For convenience, FBC, Favorite Betrayal Criterion
>For any voter who has a unique favorite, there should be no possible 
>set of votes cast by the other voters such that the voter can 
>optimize the outcome (from his own perspective) only by voting 
>someone over his favorite.

So, to review, A+ has two positions per candidate (i.e., each 
candidate is like a Yes/No proposition in terms of vote counting); 
the positions I'm going to call, for the moment, Favorite and 
Preferred. The reason is that calling the others Approved, as we 
often have, has met the challenge that I might not like to vote for a 
candidate, but am only voting for him as the lesser of two evils, so 
it is relative preference, which Preferred expresses (i.e., Preferred 
over all unmarked candidates), rather than true approval. It's a 
semantic issue, but it could be important.

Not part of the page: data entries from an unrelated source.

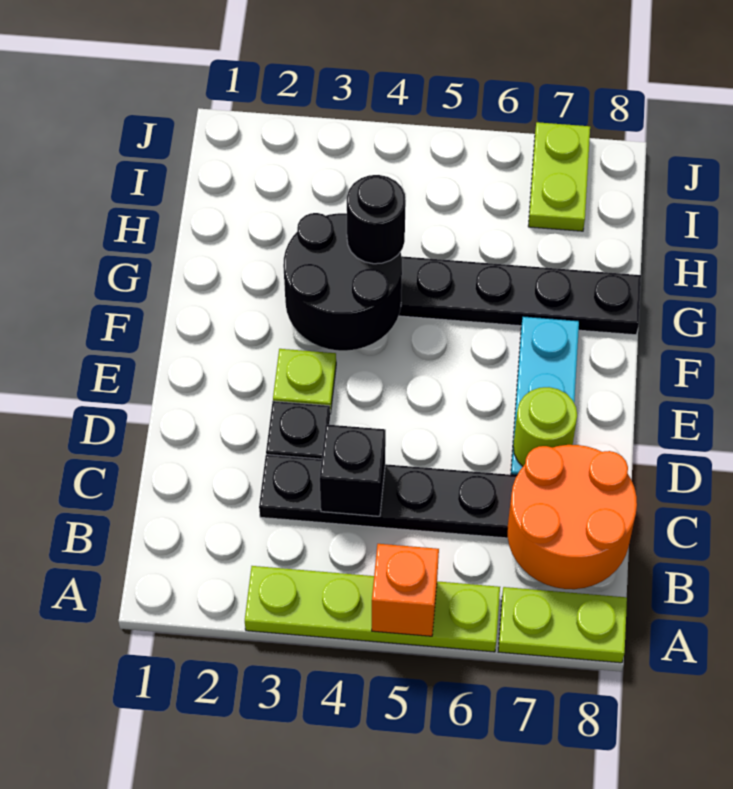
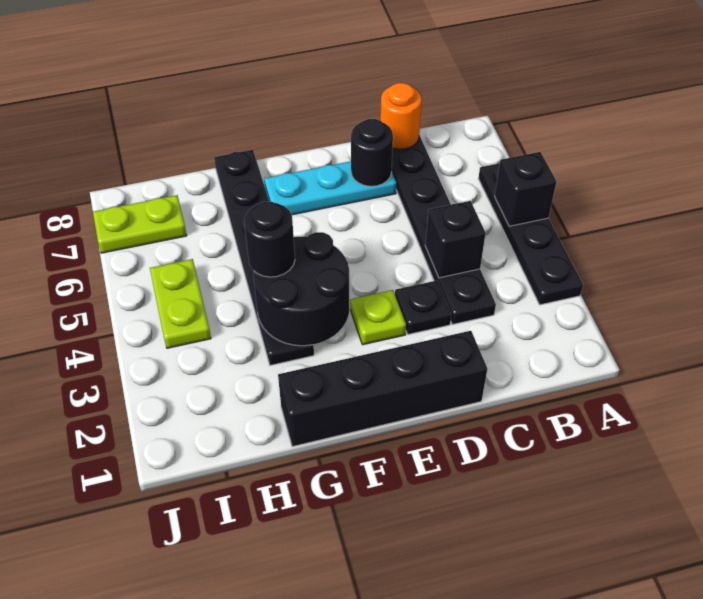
lime plate A3:A6 level 1 -> black plate A3:A6 level 1
orange brick A5 level 2 -> black brick A5 level 2
lime plate A7:A8 level 1 -> lime plate I4:I5 level 1
orange round brick B7:C8 level 2 -> orange round brick C8 level 2
none -> black brick D1:G1 level 1
lime round brick D7 level 2 -> black round brick D7 level 2

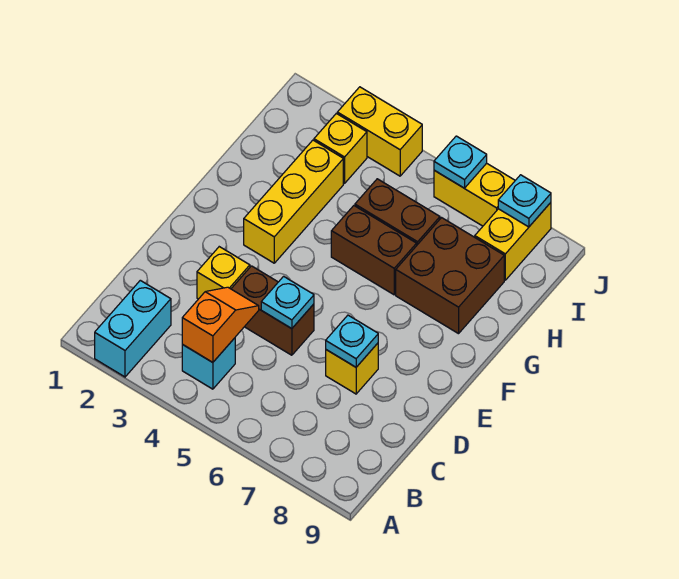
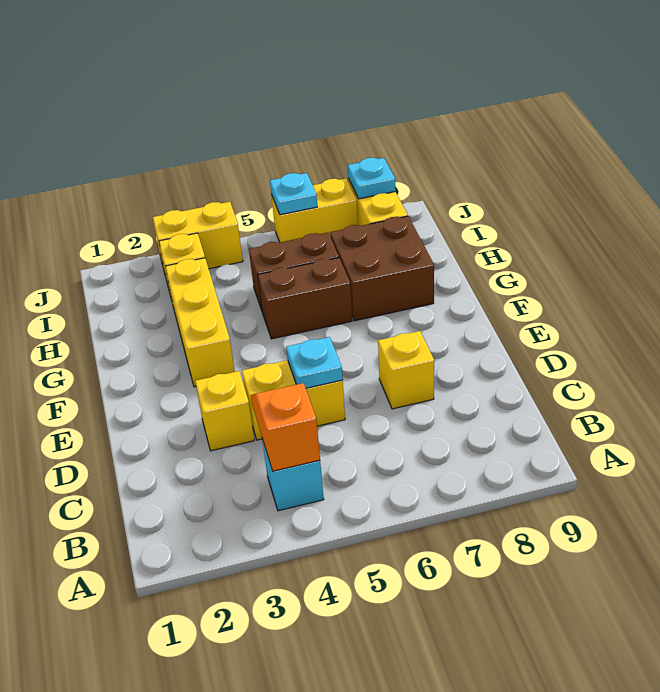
cyan brick A2:B2 level 1 -> none
brown brick D4:D5 level 1 -> yellow brick D4:D5 level 1
cyan plate D7 level 2 -> none

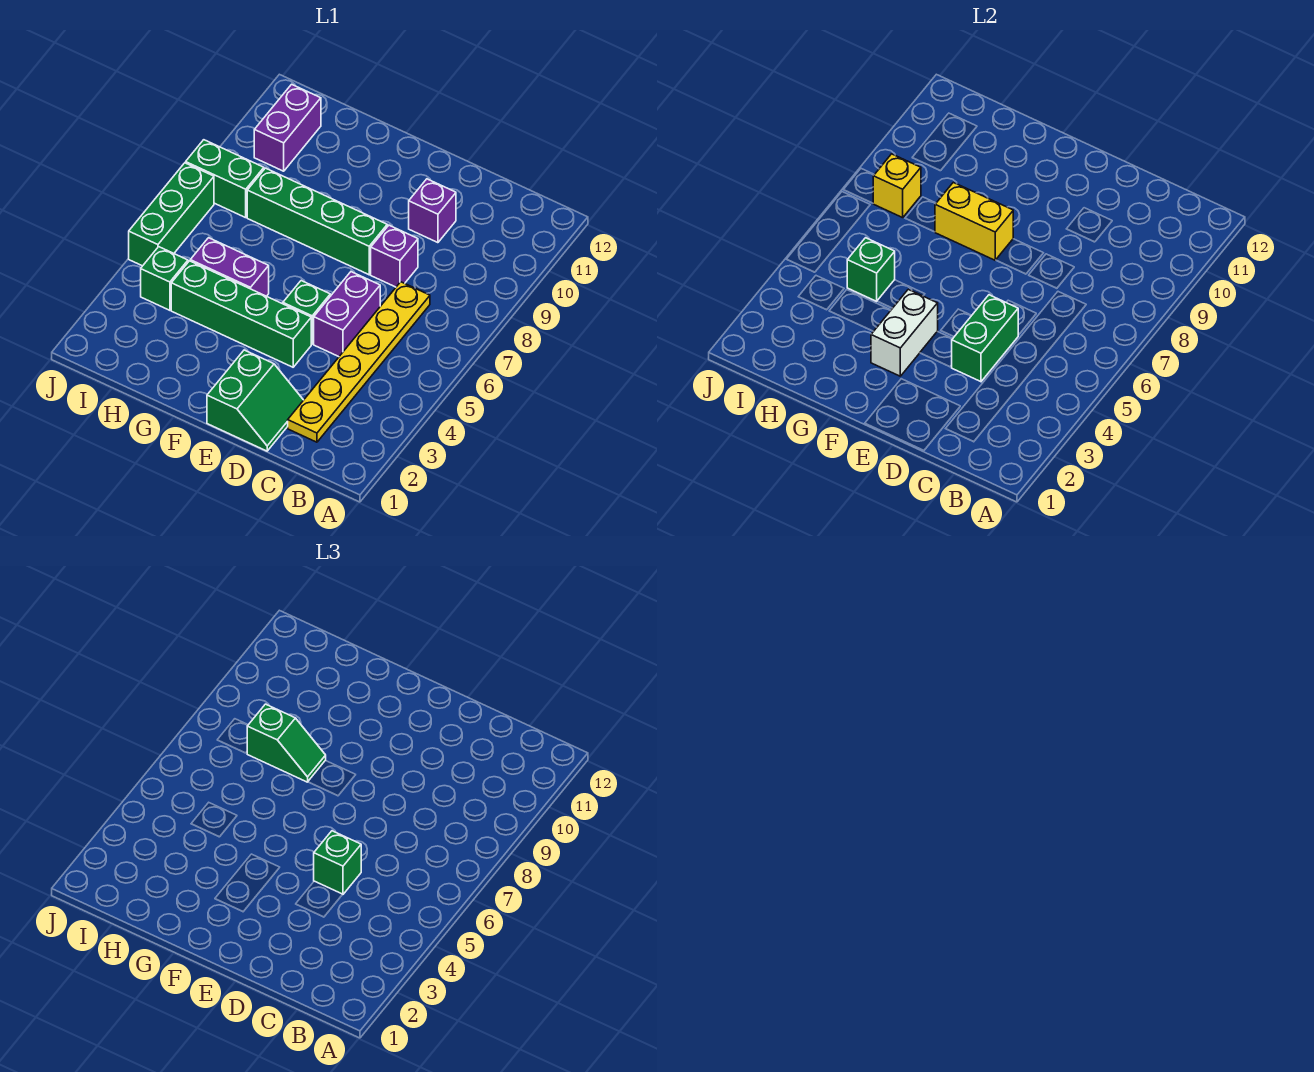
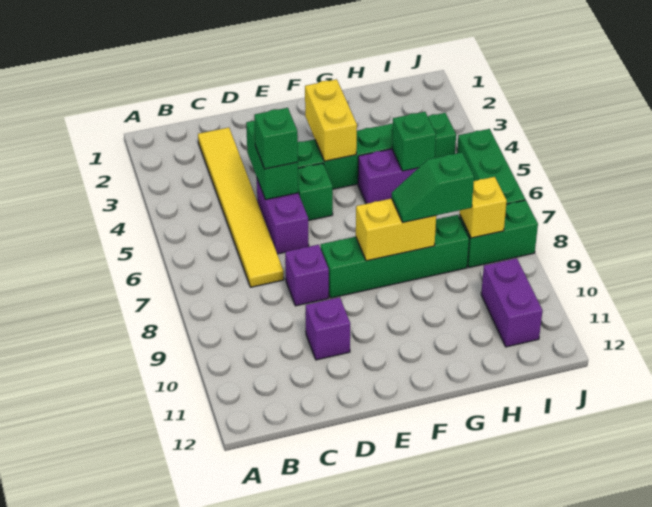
yellow plate C2:C7 level 1 -> yellow tile C2:C7 level 1
green slope D1:E2 level 1 top E -> none
white brick F3:F4 level 2 -> yellow brick F3:F4 level 2

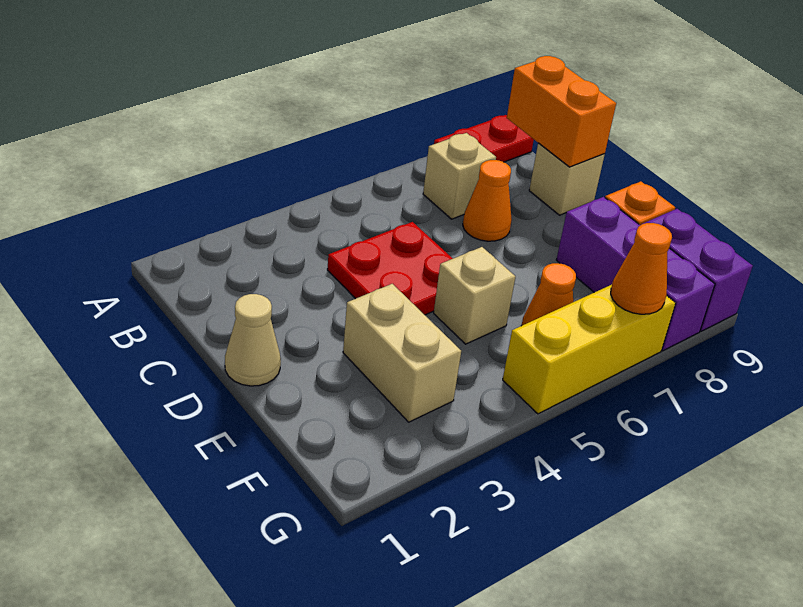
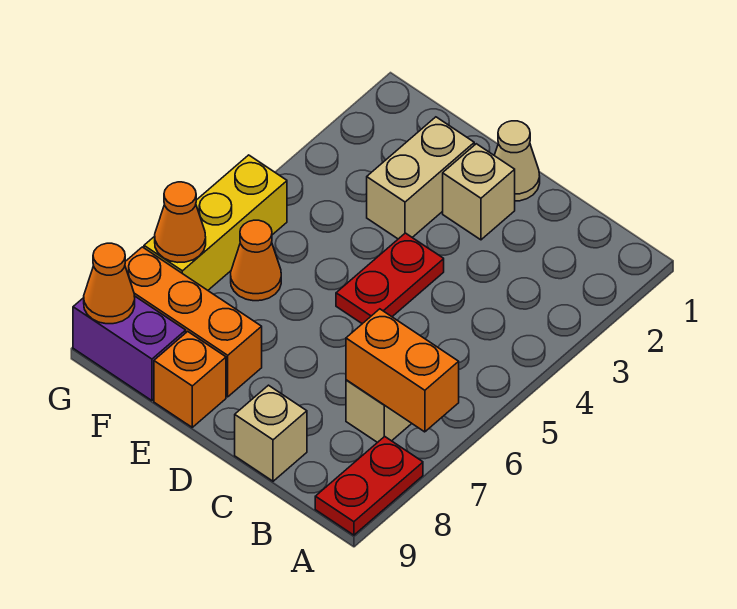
orange brick B9:C9 level 2 -> orange brick A7:B7 level 2
red plate C4:D5 level 1 -> red plate D4:D5 level 1
orange cone C7 level 1 -> orange cone G9 level 2
tan brick E3:F3 level 1 -> tan brick E2:E3 level 1
tan brick E5 level 1 -> tan brick D2 level 1
purple brick E8:G8 level 1 -> orange brick E8:G8 level 1

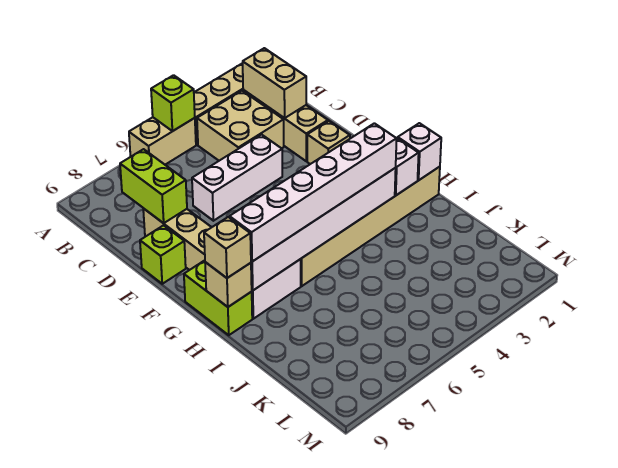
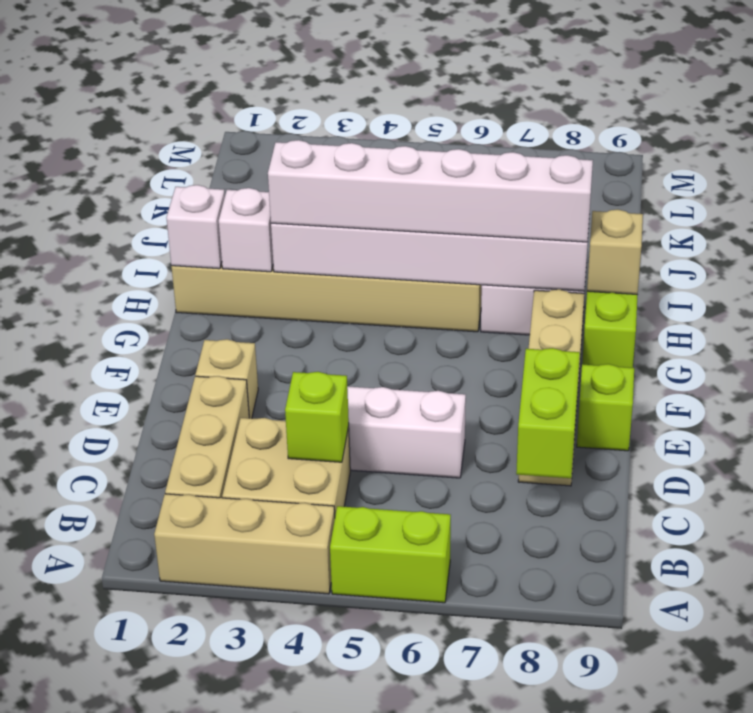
tan brick A5:A6 level 1 -> lime brick A5:A6 level 1
lime brick A5 level 2 -> lime brick C4 level 2
tan brick B2:C2 level 2 -> none
tan brick H9 level 3 -> none

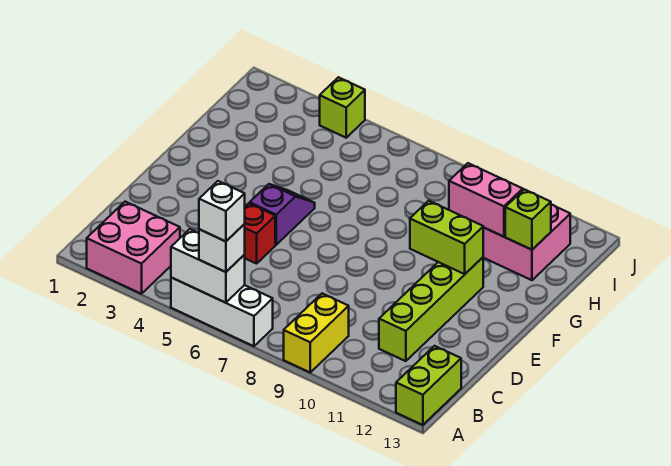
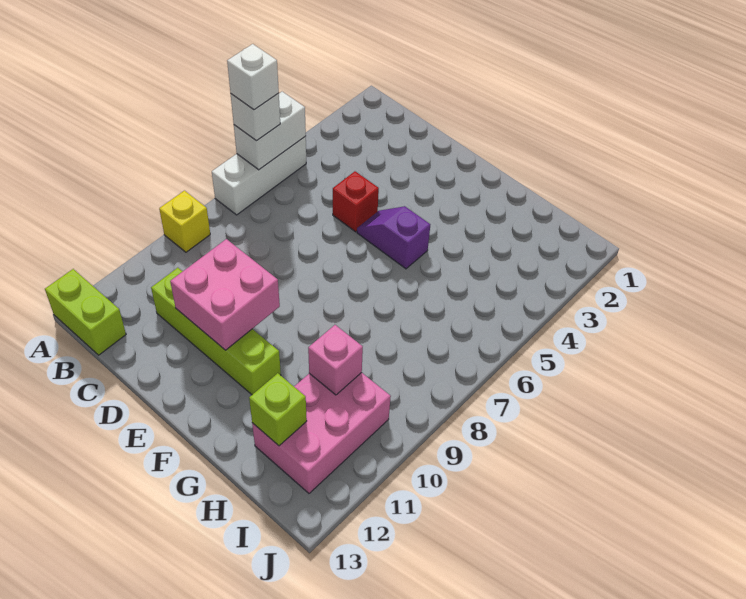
pink brick A2:B3 level 1 -> pink brick D10:E11 level 2
yellow brick A9:B9 level 1 -> yellow brick A9 level 1
purple slope E5:F5 level 1 top E -> purple slope E5:F5 level 1 top F
lime brick F10:F11 level 2 -> none
pink brick H10:H11 level 2 -> pink brick H10 level 2
lime brick J4 level 1 -> none

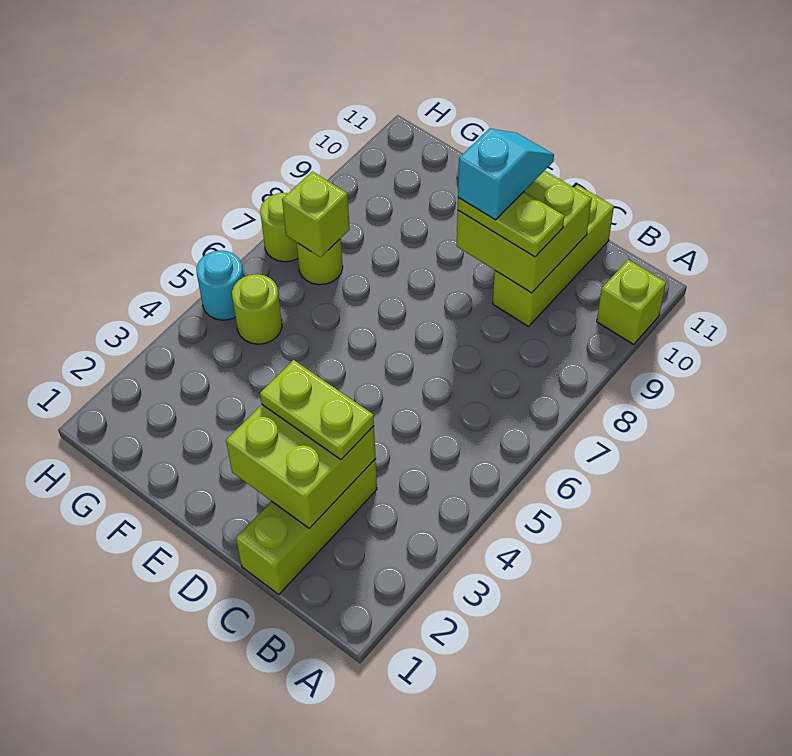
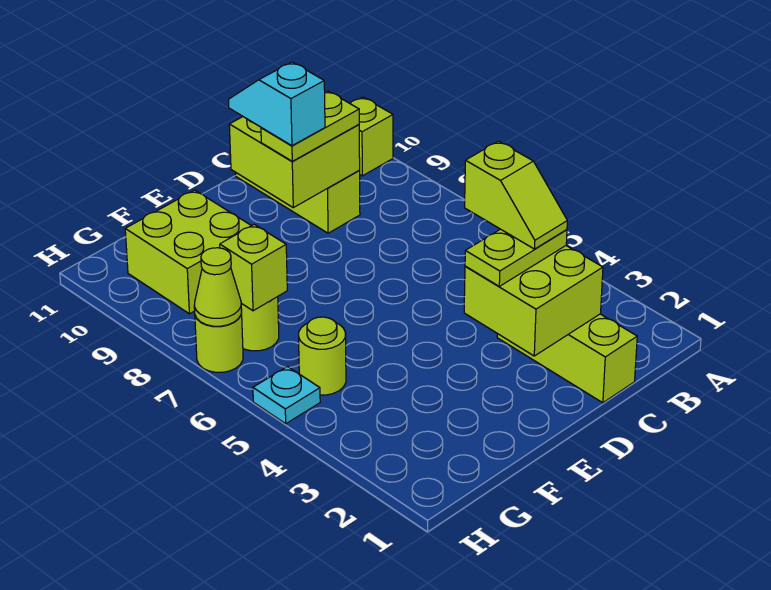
none -> lime slope C3:C4 level 4 top 4
none -> lime brick F9:G10 level 1
cyan round brick H5 level 1 -> cyan plate H5 level 1
none -> lime cone H7 level 2

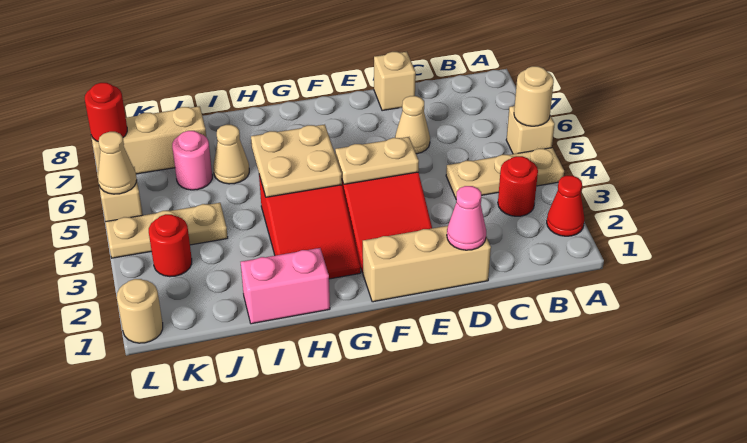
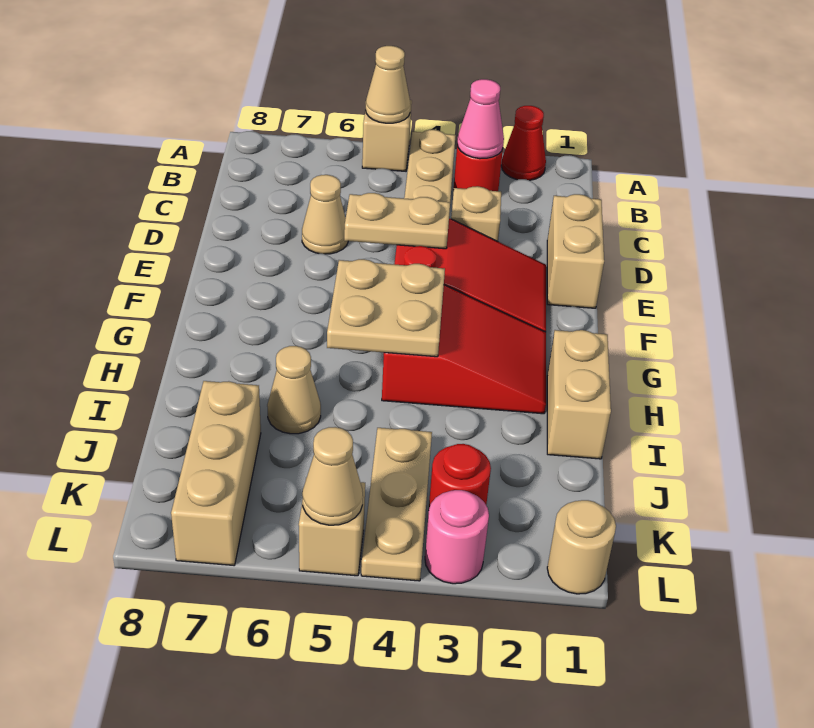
tan round brick A5 level 2 -> tan cone A5 level 2
tan brick D1:F1 level 1 -> tan brick D1:E1 level 1
pink cone D1 level 2 -> pink cone B3 level 2
tan brick D8 level 1 -> tan brick D3 level 1
tan plate E4:F4 level 2 -> tan plate E4:E5 level 2
pink brick H1:I1 level 1 -> tan brick H1:I1 level 1
pink round brick J6 level 1 -> pink round brick L3 level 1
red round brick L7 level 2 -> none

The ballot is actually a ranked ballot with only three rankings 
(bottom ranking being assumed for unmarked positions). So, while I 
haven't studied it in detail, it should be vulnerable to cycles, 
since it can rank three candidates with unique rankings and the 
minimum Condorcet cycle size is three, if I'm correct.

All votes are counted for a candidate (both Favorite and Preferred), 
except in the pairwise contests between the Favorite and Preferred 
candidates. This is individual to each ballot, I have not worked on a 
practical counting algorithm.

One common objection to Approval has been the inability of voters to 
indicate the favorite. I see this objection again and again, it is 
asserted that, for example, Nader voters won't like a method that 
requires them to equate, for example, Gore and Nader. Further, there 
is the problem of public campaign finance money, which is allocated 
with a presumption that the voting is plurality, no overvoting 
allowed. Allowing the indication of Favorite would solve both of 
these problems.

Yes, it could mean that the widest-approval candidate would fail to 
win, unlike in basic Approval. However, I dislike that preference 
information, among approved candidates, is unavailable and thus 
completely unusable in basic Approval. A+, with the favorite 
information not being used to elect, solves the campaign finance 
problem, for the Favorite votes would be used. (And if voters mark 
more than one Favorite, the votes should be considered as fractional 
votes for such purposes.)

However, having the information and not using it for the election, I 
can predict, is going to meet with some opposition. It seems to me 
that using it only in the pairwise elections involving a Favorite and 
a Preferred candidate might be some kind of middle ground.

Is Alex Small's work on the problem accessible? Did he consider the 
votes being counted differently in the various pairwise races? I'll 
search, but any help would be appreciated.

A+ is a nice name, a *very* nice name, but we have two possible forms 
here: one with the Favorite information being used in the election 
process as described, the other with it being informational (and only 
used for funding and other purposes, not for the election itself, 
except in the case of a tie).

A+, perhaps, for the uncounted, Approval method, and A+(Pairwise) for 
the counted method? A+P for short.

A+ is really Approval, no difference strategically, but it is simply 
a question of whether or not the powers that be are willing to spend 
the extra ballot space. I'd say it would be very much worth it.